TASK: Copy the text lines of every item below without changing anything, and leave the pictures out of your answer.
>> begin
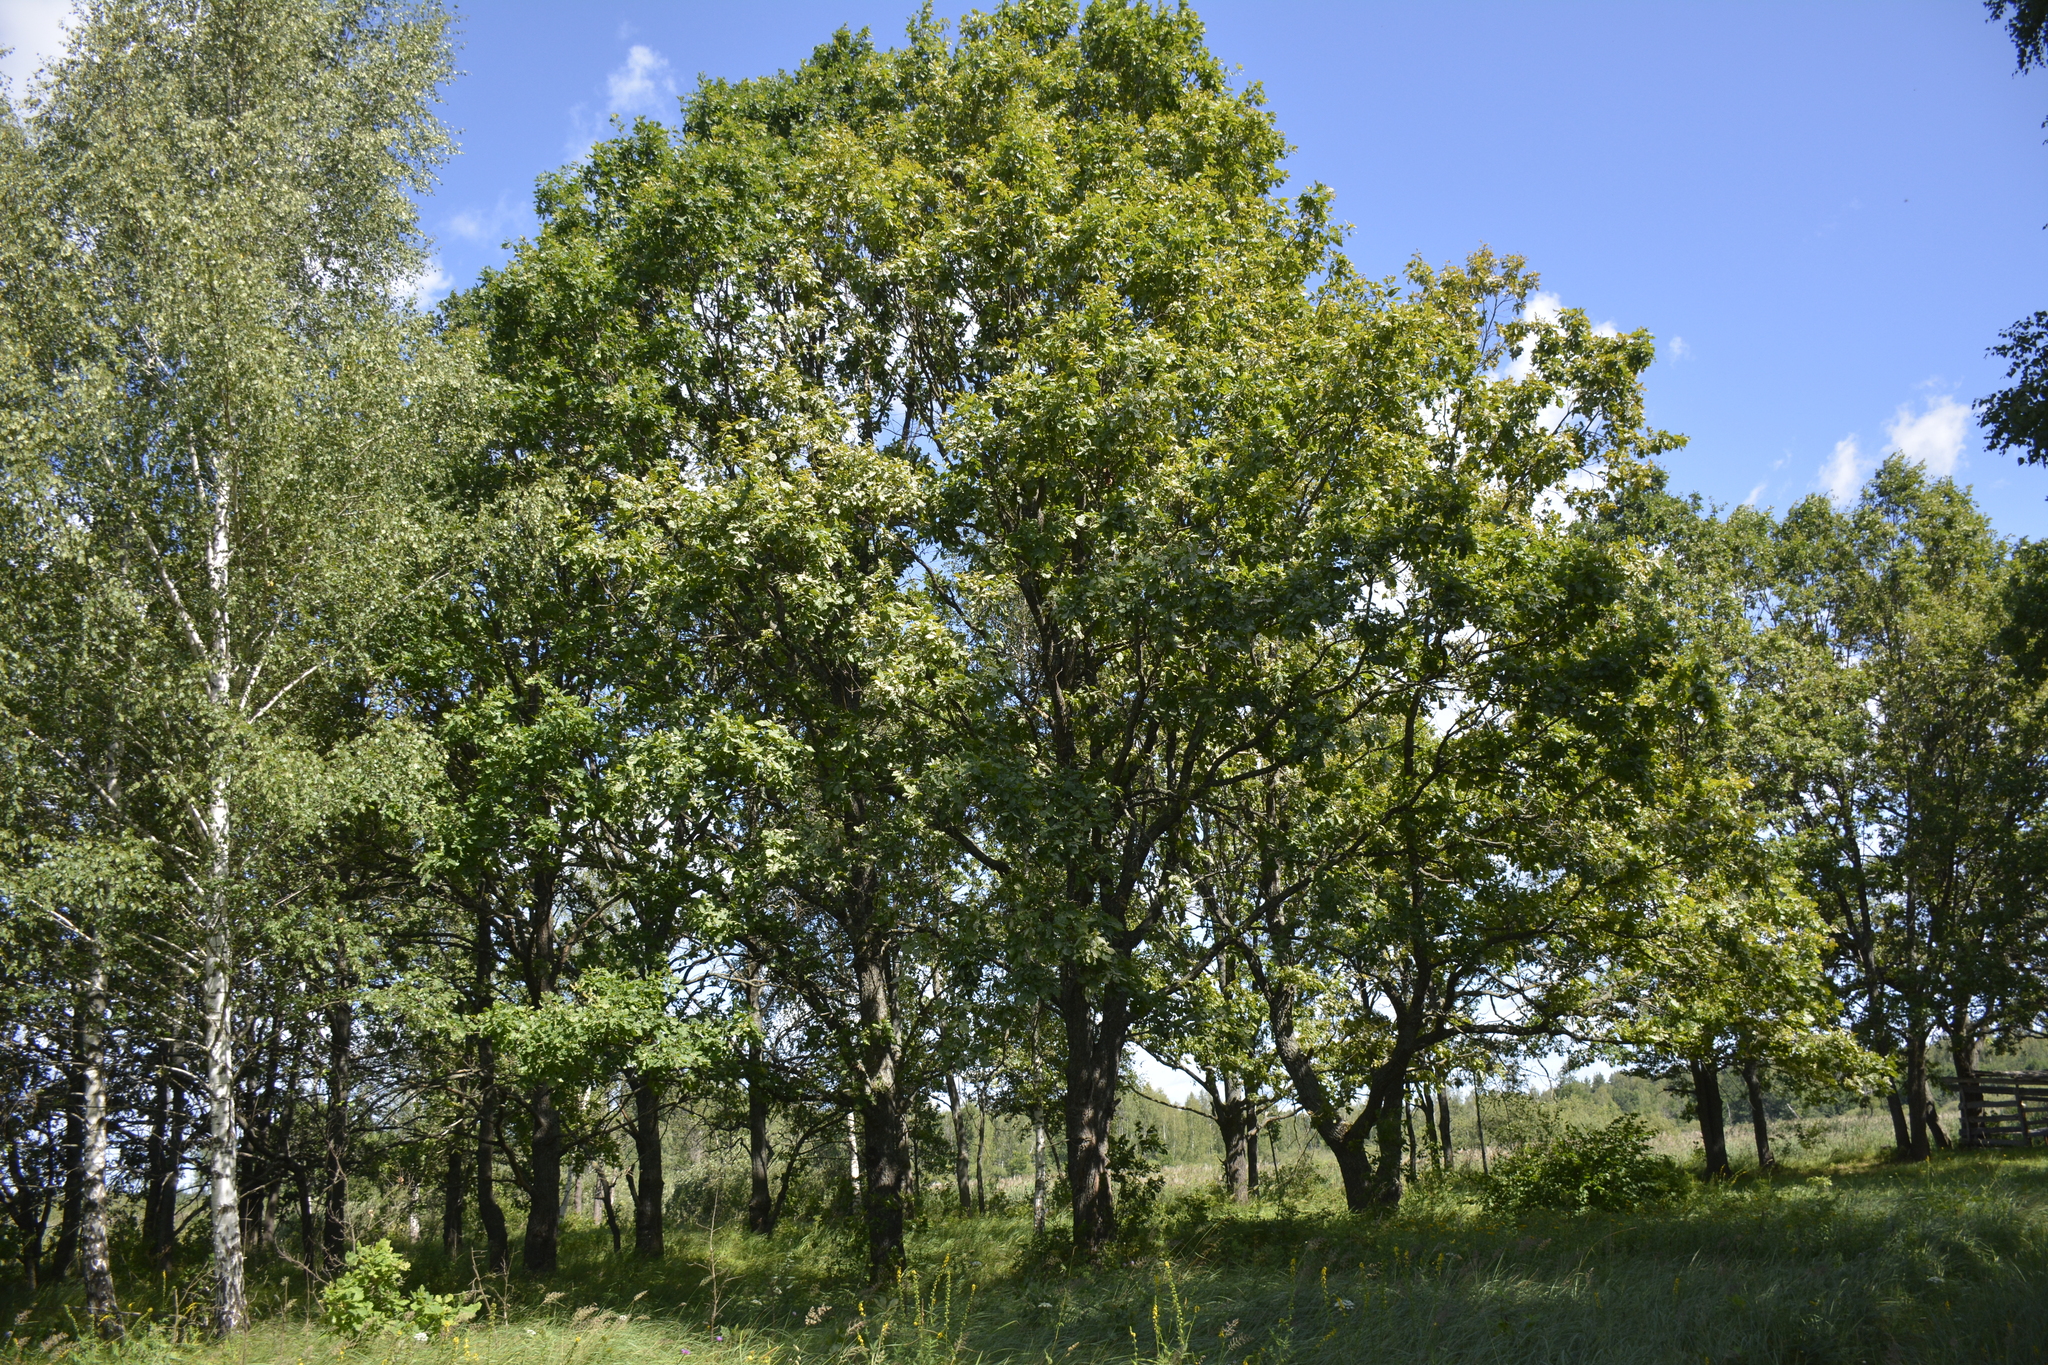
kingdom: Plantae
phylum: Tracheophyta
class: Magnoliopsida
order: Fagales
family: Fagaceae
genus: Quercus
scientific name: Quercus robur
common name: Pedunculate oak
>> end
FULL OUTPUT:
kingdom: Plantae
phylum: Tracheophyta
class: Magnoliopsida
order: Fagales
family: Fagaceae
genus: Quercus
scientific name: Quercus robur
common name: Pedunculate oak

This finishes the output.